Work instructions: Render the lines below as a Markdown table with the columns No. and Line, numbering each row and leaving out blank lines. Begin at the line that contains "name author: (Nash) Gould" and stop after the line that contains "order: Polypodiales".

Extracted records:
◆ ◆ ◆ ◆

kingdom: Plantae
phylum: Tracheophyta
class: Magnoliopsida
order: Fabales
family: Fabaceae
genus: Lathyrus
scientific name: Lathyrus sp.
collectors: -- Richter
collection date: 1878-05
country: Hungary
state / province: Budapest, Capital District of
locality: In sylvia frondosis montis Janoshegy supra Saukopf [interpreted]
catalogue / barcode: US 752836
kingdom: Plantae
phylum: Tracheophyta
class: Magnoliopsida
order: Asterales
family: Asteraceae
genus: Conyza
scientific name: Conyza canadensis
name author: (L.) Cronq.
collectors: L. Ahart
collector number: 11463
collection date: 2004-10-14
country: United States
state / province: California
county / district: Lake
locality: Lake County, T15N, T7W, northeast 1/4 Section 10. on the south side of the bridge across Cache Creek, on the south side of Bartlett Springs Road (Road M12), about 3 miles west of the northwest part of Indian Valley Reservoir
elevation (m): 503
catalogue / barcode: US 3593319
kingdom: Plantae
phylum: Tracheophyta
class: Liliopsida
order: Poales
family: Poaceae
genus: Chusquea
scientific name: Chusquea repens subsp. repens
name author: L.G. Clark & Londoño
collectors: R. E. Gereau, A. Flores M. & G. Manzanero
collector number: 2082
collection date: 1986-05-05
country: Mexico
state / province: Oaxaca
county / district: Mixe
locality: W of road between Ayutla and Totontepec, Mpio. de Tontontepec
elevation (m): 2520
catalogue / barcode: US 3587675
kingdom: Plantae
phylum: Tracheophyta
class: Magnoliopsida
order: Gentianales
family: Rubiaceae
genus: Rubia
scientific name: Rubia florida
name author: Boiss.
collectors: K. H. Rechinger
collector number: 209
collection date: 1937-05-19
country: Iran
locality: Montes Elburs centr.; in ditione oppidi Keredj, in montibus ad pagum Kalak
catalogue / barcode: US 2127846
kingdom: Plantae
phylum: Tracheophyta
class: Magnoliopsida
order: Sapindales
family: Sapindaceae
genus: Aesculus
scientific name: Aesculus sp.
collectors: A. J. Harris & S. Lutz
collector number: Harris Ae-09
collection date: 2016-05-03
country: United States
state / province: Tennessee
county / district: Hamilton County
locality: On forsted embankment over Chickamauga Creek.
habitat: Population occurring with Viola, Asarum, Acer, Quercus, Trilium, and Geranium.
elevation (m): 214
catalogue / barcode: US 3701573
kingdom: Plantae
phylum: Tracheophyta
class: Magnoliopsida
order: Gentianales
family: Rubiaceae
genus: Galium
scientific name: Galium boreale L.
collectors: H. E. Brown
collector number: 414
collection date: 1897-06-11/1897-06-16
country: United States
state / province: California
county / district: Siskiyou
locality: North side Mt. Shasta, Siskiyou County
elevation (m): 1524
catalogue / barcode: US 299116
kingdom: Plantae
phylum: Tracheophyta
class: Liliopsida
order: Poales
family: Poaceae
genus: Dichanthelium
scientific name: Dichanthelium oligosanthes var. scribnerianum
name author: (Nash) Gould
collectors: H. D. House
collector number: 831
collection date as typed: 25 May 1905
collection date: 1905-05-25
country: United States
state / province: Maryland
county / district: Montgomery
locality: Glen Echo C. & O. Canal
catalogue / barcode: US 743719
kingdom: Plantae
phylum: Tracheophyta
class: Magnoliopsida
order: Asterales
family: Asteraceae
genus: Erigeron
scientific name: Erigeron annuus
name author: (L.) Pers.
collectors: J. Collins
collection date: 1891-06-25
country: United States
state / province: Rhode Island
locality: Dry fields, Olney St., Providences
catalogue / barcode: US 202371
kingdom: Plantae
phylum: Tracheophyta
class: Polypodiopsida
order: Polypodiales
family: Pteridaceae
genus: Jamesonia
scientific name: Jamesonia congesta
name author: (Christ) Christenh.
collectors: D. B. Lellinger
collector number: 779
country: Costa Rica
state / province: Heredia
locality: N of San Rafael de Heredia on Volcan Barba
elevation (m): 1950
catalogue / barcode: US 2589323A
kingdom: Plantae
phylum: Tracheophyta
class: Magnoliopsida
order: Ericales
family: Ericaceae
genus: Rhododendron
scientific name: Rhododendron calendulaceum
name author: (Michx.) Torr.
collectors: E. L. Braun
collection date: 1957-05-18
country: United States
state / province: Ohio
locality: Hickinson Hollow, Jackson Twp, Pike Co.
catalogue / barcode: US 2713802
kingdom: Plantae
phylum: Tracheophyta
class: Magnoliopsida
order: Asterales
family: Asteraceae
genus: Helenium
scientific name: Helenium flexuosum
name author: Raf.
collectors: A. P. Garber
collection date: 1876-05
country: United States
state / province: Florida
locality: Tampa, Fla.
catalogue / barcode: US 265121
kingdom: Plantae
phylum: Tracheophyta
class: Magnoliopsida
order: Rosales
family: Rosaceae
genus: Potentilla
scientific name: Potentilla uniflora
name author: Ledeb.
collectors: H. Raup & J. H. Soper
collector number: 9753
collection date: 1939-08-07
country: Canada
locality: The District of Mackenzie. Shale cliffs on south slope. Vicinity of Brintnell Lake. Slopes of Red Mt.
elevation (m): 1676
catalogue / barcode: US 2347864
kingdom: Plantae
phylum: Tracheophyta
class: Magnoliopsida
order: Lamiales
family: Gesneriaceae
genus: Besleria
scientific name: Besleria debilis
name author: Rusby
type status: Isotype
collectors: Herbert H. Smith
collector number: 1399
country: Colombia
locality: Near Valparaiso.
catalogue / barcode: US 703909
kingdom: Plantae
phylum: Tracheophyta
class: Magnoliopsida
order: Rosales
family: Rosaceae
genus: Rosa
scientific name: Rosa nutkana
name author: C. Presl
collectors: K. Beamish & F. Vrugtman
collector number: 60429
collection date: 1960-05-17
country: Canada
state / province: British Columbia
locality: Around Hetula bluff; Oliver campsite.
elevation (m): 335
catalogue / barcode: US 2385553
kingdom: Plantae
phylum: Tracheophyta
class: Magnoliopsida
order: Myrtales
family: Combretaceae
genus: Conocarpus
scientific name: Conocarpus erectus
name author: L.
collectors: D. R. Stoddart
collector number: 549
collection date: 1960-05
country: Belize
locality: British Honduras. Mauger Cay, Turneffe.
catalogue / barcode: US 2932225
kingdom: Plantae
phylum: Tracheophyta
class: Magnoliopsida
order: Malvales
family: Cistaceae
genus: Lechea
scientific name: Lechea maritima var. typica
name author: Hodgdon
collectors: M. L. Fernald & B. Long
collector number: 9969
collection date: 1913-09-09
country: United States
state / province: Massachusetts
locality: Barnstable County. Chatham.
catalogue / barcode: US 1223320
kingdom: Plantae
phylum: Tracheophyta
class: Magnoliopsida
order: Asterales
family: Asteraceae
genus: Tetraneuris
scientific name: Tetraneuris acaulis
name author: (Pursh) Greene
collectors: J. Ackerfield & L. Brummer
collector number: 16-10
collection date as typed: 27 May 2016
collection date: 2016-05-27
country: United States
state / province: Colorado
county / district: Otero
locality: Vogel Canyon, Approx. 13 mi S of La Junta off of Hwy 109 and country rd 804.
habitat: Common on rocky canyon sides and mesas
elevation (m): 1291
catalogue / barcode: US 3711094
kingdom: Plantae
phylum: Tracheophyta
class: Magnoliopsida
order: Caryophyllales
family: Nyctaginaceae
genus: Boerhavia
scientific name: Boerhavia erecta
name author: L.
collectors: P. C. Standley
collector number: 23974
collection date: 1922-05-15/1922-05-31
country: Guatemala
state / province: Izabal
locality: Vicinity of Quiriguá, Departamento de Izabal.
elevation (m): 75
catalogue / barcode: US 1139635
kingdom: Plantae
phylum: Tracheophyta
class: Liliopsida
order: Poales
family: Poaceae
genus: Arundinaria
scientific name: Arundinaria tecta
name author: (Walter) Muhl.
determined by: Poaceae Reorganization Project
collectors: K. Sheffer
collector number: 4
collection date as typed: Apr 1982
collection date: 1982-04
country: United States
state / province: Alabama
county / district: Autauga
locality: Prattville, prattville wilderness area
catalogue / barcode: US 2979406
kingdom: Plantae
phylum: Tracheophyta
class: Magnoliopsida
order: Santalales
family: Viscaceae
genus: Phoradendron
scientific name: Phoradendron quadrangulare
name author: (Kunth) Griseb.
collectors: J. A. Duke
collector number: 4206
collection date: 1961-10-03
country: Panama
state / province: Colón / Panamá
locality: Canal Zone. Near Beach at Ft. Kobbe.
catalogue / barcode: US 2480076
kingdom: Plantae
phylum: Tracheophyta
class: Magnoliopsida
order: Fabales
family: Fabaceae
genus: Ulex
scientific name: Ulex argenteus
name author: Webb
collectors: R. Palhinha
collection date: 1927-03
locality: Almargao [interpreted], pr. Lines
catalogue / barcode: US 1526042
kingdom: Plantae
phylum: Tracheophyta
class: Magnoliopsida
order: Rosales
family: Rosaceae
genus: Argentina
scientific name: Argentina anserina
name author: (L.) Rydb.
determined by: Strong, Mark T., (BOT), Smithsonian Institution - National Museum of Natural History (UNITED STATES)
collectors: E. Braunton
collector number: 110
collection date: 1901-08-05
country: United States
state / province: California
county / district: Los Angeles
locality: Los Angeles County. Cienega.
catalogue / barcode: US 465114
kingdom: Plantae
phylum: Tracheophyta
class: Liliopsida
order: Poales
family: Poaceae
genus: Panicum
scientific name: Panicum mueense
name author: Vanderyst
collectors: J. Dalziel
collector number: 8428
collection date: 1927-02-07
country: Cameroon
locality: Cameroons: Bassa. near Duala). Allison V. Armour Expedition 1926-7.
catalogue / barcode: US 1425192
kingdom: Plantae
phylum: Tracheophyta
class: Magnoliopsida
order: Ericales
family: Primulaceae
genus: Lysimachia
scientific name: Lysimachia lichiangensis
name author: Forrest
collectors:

◆ ◆ ◆ ◆

Problem solution:
| No. | Line |
|---|---|
| 1 | name author: (Nash) Gould |
| 2 | collectors: H. D. House |
| 3 | collector number: 831 |
| 4 | collection date as typed: 25 May 1905 |
| 5 | collection date: 1905-05-25 |
| 6 | country: United States |
| 7 | state / province: Maryland |
| 8 | county / district: Montgomery |
| 9 | locality: Glen Echo C. & O. Canal |
| 10 | catalogue / barcode: US 743719 |
| 11 | kingdom: Plantae |
| 12 | phylum: Tracheophyta |
| 13 | class: Magnoliopsida |
| 14 | order: Asterales |
| 15 | family: Asteraceae |
| 16 | genus: Erigeron |
| 17 | scientific name: Erigeron annuus |
| 18 | name author: (L.) Pers. |
| 19 | collectors: J. Collins |
| 20 | collection date: 1891-06-25 |
| 21 | country: United States |
| 22 | state / province: Rhode Island |
| 23 | locality: Dry fields, Olney St., Providences |
| 24 | catalogue / barcode: US 202371 |
| 25 | kingdom: Plantae |
| 26 | phylum: Tracheophyta |
| 27 | class: Polypodiopsida |
| 28 | order: Polypodiales |